Möglichkeiten nach dem Abitur deutlich eingeschränkt

Mersch: Aber grundsätzlich geht schon beides, also, dass man während des Schuljahres ins Ausland geht, also ein Schuljahr im Ausland verbringt und dass man auch Work-and-Travel macht. Oder gibt es da im Moment Unterschiede?

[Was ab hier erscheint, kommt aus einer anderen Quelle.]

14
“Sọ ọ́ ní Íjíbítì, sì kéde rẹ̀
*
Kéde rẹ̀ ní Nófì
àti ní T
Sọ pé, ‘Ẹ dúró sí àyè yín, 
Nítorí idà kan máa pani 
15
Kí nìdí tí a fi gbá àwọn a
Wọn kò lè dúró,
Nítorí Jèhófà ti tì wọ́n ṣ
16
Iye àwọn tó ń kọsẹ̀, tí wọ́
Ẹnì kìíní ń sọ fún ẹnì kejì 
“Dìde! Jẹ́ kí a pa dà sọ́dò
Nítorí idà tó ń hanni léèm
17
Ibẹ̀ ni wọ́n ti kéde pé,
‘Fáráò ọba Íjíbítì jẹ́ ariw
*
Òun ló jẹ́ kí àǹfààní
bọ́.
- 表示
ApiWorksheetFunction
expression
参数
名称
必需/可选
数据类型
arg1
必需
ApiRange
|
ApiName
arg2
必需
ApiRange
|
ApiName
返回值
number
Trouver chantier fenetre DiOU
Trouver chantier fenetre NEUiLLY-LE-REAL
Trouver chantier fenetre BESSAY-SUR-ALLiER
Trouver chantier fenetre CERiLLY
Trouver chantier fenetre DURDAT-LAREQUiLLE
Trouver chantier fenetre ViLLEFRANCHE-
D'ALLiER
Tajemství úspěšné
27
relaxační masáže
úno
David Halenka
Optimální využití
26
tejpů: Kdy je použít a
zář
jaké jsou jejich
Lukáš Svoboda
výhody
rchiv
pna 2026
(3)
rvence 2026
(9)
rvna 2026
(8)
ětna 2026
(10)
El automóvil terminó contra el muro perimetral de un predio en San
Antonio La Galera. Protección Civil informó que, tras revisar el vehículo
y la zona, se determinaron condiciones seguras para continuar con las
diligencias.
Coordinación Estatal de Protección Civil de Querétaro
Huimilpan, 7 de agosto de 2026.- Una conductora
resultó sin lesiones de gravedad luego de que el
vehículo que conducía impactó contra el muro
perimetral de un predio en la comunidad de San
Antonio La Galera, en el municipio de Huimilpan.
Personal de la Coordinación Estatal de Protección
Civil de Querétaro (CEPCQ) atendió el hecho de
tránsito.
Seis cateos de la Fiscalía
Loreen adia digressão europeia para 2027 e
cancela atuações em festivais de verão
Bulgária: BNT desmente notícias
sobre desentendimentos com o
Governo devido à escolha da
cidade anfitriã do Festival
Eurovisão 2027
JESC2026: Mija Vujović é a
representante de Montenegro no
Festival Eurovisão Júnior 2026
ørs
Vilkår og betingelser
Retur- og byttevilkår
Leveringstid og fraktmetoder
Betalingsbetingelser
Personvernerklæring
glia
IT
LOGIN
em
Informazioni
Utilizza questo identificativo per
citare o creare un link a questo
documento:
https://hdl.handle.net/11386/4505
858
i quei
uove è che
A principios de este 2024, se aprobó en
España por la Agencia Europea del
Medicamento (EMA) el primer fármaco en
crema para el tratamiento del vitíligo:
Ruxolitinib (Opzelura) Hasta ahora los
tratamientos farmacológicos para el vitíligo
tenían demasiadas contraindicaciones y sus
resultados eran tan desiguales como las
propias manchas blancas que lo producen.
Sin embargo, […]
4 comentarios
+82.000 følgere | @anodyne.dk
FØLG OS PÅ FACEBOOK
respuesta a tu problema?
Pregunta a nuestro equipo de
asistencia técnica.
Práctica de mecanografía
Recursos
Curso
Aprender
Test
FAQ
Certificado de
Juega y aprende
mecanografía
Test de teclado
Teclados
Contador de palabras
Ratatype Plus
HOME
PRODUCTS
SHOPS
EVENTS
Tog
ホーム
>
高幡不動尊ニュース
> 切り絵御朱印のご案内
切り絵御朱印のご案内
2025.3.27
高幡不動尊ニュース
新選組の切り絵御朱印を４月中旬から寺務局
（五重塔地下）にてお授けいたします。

Eckstein: Im Grundsatz ist beides möglich. Die Möglichkeiten nach dem Abitur sind zurzeit allerdings deutlich eingeschränkt - aus zwei Gründen. Zum einen gibt es Länder, die praktisch verschlossen sind, und das sind gerade bei Work-and-Travel die Traumländer Australien und Neuseeland. Und auf der anderen Seite gibt es halt viele Möglichkeiten im Praktischen nicht bei sie benötigen ja Reisemöglichkeiten im Ausland, und sie benötigen Arbeitsplätze im Ausland. Und für beides ist die Stimmung in vielen Ländern zurzeit gerade nicht so gut, sodass Angebote für junge Leute nach dem Abitur zurzeit rar sind, was man sicher machen kann es innerhalb der EU, weil da ja die Reisefreiheit und auch die Wirklichkeit zu arbeiten besteht. Aber auch da müssen Sie natürlich dann einen Arbeitsplatz in Frankreich oder in Spanien oder wo auch immer erst mal finden. Also ist das schon möglich, aber sehr viel eingeschränkter als im Schulbereich.
Äußerungen unserer Gesprächspartner geben deren eigene Auffassungen wieder. Der Deutschlandfunk macht sich Äußerungen seiner Gesprächspartner in Interviews und Diskussionen nicht zu eigen.